Un festival único en Aragón
Desde su nacimiento en 2009, Tamborile se ha consolidado como uno de los tres festivales pioneros de España dedicados específicamente a la música de calle, junto a Haizetara (Amorebieta-Etxano, Bizkaia) y FEMUKA (El Espinar, Segovia).
A lo largo de sus quince ediciones anteriores ha reunido a 142 bandas, más de 1.250 músicos y artistas y más de 40.000 asistentes acumulados, cifras que lo sitúan entre los proyectos culturales más consolidados del medio rural aragonés.
Una edición que supondrá además un regreso al formato que dio origen al festival.
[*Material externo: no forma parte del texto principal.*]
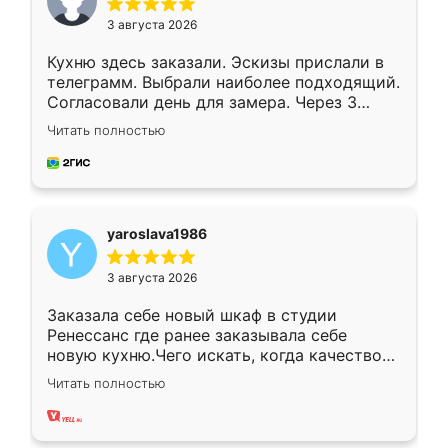
3 августа 2026
Кухню здесь заказали. Эскизы прислали в
телеграмм. Выбрали наиболее подходящий.
Согласовали день для замера. Через 3
недели кухня была уже готова. Остались
Читать полностью
довольны работой. Спасибо Ренессанс
мебель за качественную работу!
yaroslava1986
3 августа 2026
Заказала себе новый шкаф в студии
Ренессанс где ранее заказывала себе
новую кухню.Чего искать, когда качеством
вполне довольна. Служит кухня уже почти
Читать полностью
два года, нареканий нет.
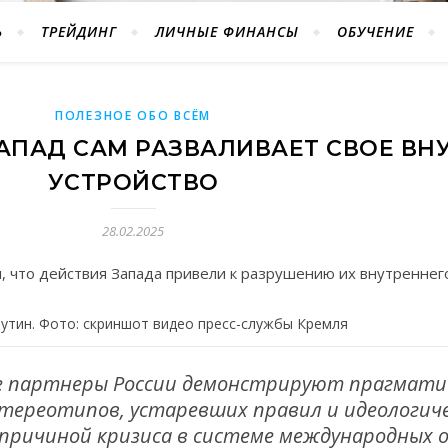
Ь
ТРЕЙДИНГ
ЛИЧНЫЕ ФИНАНСЫ
ОБУЧЕНИЕ
ПОЛЕЗНОЕ ОБО ВСЁМ
ЗАПАД САМ РАЗВАЛИВАЕТ СВОЕ ВН
УСТРОЙСТВО
28.02.2025
 что действия Запада привели к разрушению их внутреннего
утин. Фото: скриншот видео пресс-службы Кремля
ые партнеры России демонстрируют прагмати
тереотипов, устаревших правил и идеологиче
о причиной кризиса в системе международных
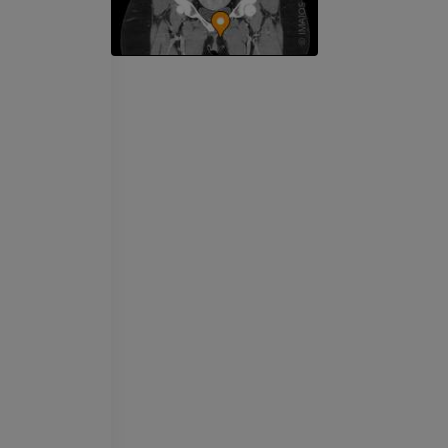
МРТ кисти
МРТ коленно
MPT
MPT
ПРЕМИУМ
ПРЕМИУМ
Рентгенография
КТ-артрогр
верхней конечности
коленного с
Рентгенограммы
КТ артрограм
ПРЕМИУМ
ПРЕМИУМ
Верхняя конечность
МРТ предпл
Иллюстрации
заднего отд
MPT
ПРЕМИУМ
ПРЕМИУМ
Ангиография артерий
верхней конечности
МРТ передне
Ангиография
стопы
MPT
БЕСПЛАТНО
ПРЕМИУМ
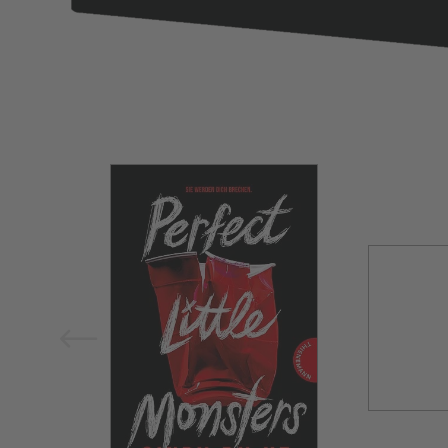
Bild vergrößern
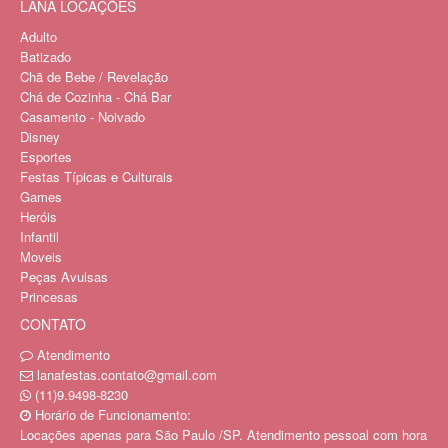
LANA LOCAÇÕES
Adulto
Batizado
Chã de Bebe / Revelação
Chá de Cozinha - Chá Bar
Casamento - Noivado
Disney
Esportes
Festas Típicas e Culturais
Games
Heróis
Infantil
Moveis
Peças Avulsas
Princesas
CONTATO
Atendimento
lanafestas.contato@gmail.com
(11)9.9498-8230
Horário de Funcionamento:
Locações apenas para São Paulo /SP. Atendimento pessoal com hora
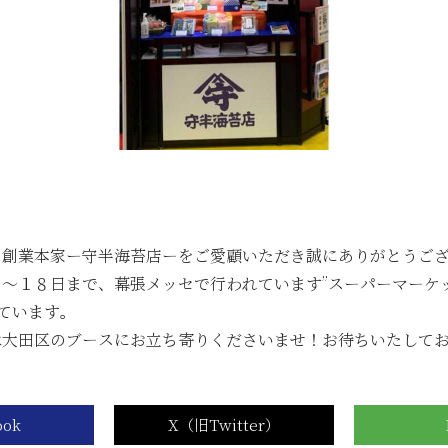
6月のメトロde守半海苔店は ”麻布十番” です！
【2026年6月ワゴンセール開催のお知らせ】
【2026年5月ワゴンセール開催のお知らせ】
▶
...
・創業本家ー守半海苔店ーをご愛顧いただき誠にありがとうご
日～１８日まで、幕張メッセで行われています”スーパーマーケ
しています。
掛け紙」に関しまして
ご利用規約
プライバシーポリシ
は大田区のブースにお立ち寄りくださいませ！お待ちいたして
Copyright© 守半海苔店, All rights reserved.
Powerd by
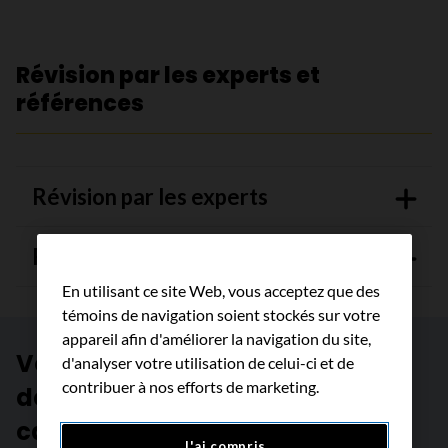
Révision par les experts et
références
Révision par les experts
Références
En utilisant ce site Web, vous acceptez que des
témoins de navigation soient stockés sur votre
appareil afin d'améliorer la navigation du site,
Votre source de confiance pour
d'analyser votre utilisation de celui-ci et de
contribuer à nos efforts de marketing.
des informations fiables sur le
cancer
J'ai compris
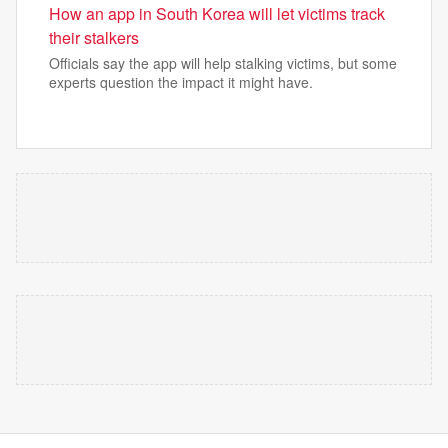
How an app in South Korea will let victims track
their stalkers
Officials say the app will help stalking victims, but some
experts question the impact it might have.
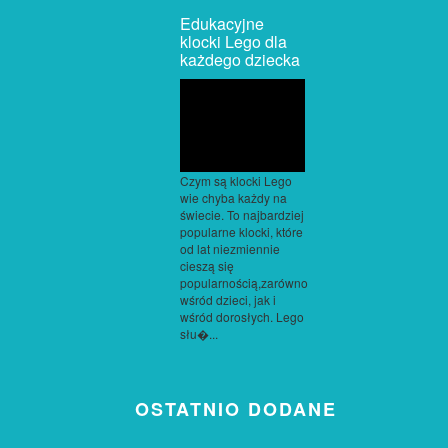
Edukacyjne
klocki Lego dla
każdego dziecka
Czym są klocki Lego
wie chyba każdy na
świecie. To najbardziej
popularne klocki, które
od lat niezmiennie
cieszą się
popularnością,zarówno
wśród dzieci, jak i
wśród dorosłych. Lego
słu�...
OSTATNIO DODANE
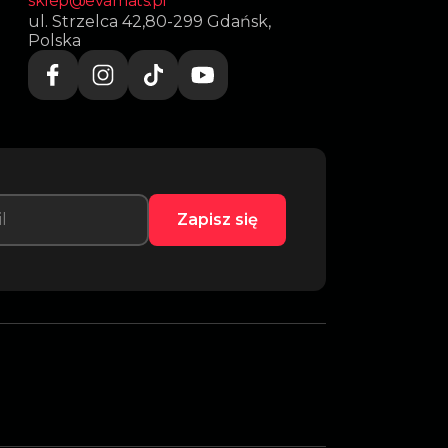
sklep@evamats.pl
ul. Strzelca 42,80-299 Gdańsk,
Polska
Zapisz się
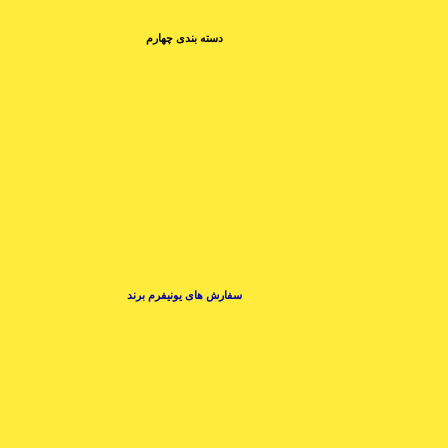
دسته بندی چهارم
سفارش های یونیفرم برند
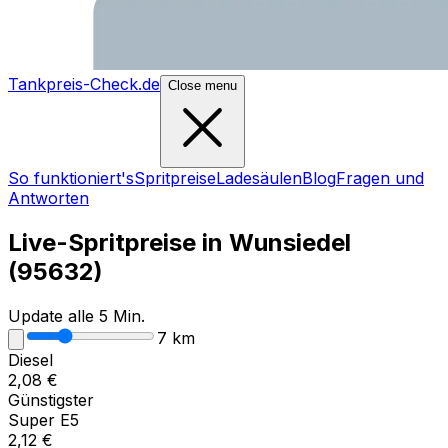
Tankpreis-Check.de
Close menu
So funktioniert's
Spritpreise
Ladesäulen
Blog
Fragen und
Antworten
Live-Spritpreise in
Wunsiedel
(
95632
)
Update alle 5 Min.
7
km
Diesel
2,08
€
Günstigster
Super E5
2,12
€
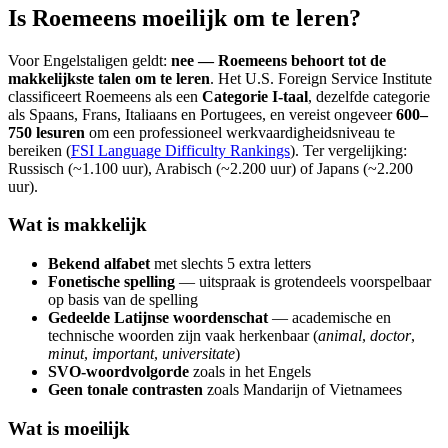
Is Roemeens moeilijk om te leren?
Voor Engelstaligen geldt:
nee — Roemeens behoort tot de
makkelijkste talen om te leren
. Het U.S. Foreign Service Institute
classificeert Roemeens als een
Categorie I-taal
, dezelfde categorie
als Spaans, Frans, Italiaans en Portugees, en vereist ongeveer
600–
750 lesuren
om een professioneel werkvaardigheidsniveau te
bereiken (
FSI Language Difficulty Rankings
). Ter vergelijking:
Russisch (~1.100 uur), Arabisch (~2.200 uur) of Japans (~2.200
uur).
Wat is makkelijk
Bekend alfabet
met slechts 5 extra letters
Fonetische spelling
— uitspraak is grotendeels voorspelbaar
op basis van de spelling
Gedeelde Latijnse woordenschat
— academische en
technische woorden zijn vaak herkenbaar (
animal
,
doctor
,
minut
,
important
,
universitate
)
SVO-woordvolgorde
zoals in het Engels
Geen tonale contrasten
zoals Mandarijn of Vietnamees
Wat is moeilijk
Tras dos años ampliando parte de la programación al viernes, Tamborile volverá a concentrar la mayor parte de su actividad en una frenética jornada de música de calle el sábado 13 de junio, con más de dieciséis horas ininterrumpidas de actuaciones, animación y propuestas para todos los públicos.
Cultura, educación e inclusión
Más allá de la programación musical, Tamborile volverá a desplegar una importante vertiente educativa y social, mediante distintas actividades desarrolladas en colaboración con el CRA Pablo Antonio Crespo, la Escuela Infantil de 0 a 3 años, la Comarca Cuencas Mineras y diversas entidades del territorio.
Entre ellas destaca el taller de animación musical que se desarrollará el viernes 12 de junio con el alumnado del CRA y de la Escuela Infantil, así como las actuaciones que el músico asturiano El Nene de la Vega ofrecerá en la residencia de ADISLAF de Utrillas y en la Residencia de Mayores de Martín del Río, acercando la cultura a colectivos con mayores dificultades de acceso a este tipo de propuestas.
La organización quiso destacar también la dimensión social y educativa del proyecto. En palabras de Clara Sancho, «uno de los aspectos que más nos enorgullece es que Tamborile siga siendo un proyecto construido desde la participación vecinal. Detrás de cada edición hay meses de trabajo voluntario y la implicación de muchas personas que creen en la cultura como herramienta para generar comunidad. Además, seguimos apostando por acercar el festival a diferentes generaciones y colectivos a través de actividades educativas y sociales que amplían su impacto más allá de la programación musical».
Un proyecto construido desde el territorio
Uno de los rasgos más singulares de Tamborile es que toda la organización recae en la Asociación Cultural Tamborile, integrada por vecinos y vecinas de Mezquita de Jarque que trabajan de forma voluntaria en tareas de producción, logística, comunicación y gestión. Pese a haberse consolidado como una referencia nacional de la música de calle, el festival continúa manteniendo el mismo modelo organizativo con el que nació hace dieciséis años: un proyecto impulsado íntegramente desde el voluntariado local.
El festival cuenta con la colaboración del Ayuntamiento de Mezquita de Jarque, la Comarca Cuencas Mineras, la Diputación Provincial de Teruel y el Gobierno de Aragón.
Dieciséis años después de su nacimiento, Tamborile continúa demostrando que la cultura puede convertirse en una poderosa herramienta de dinamización, cohesión social y proyección territorial, incluso desde los municipios más pequeños del medio rural.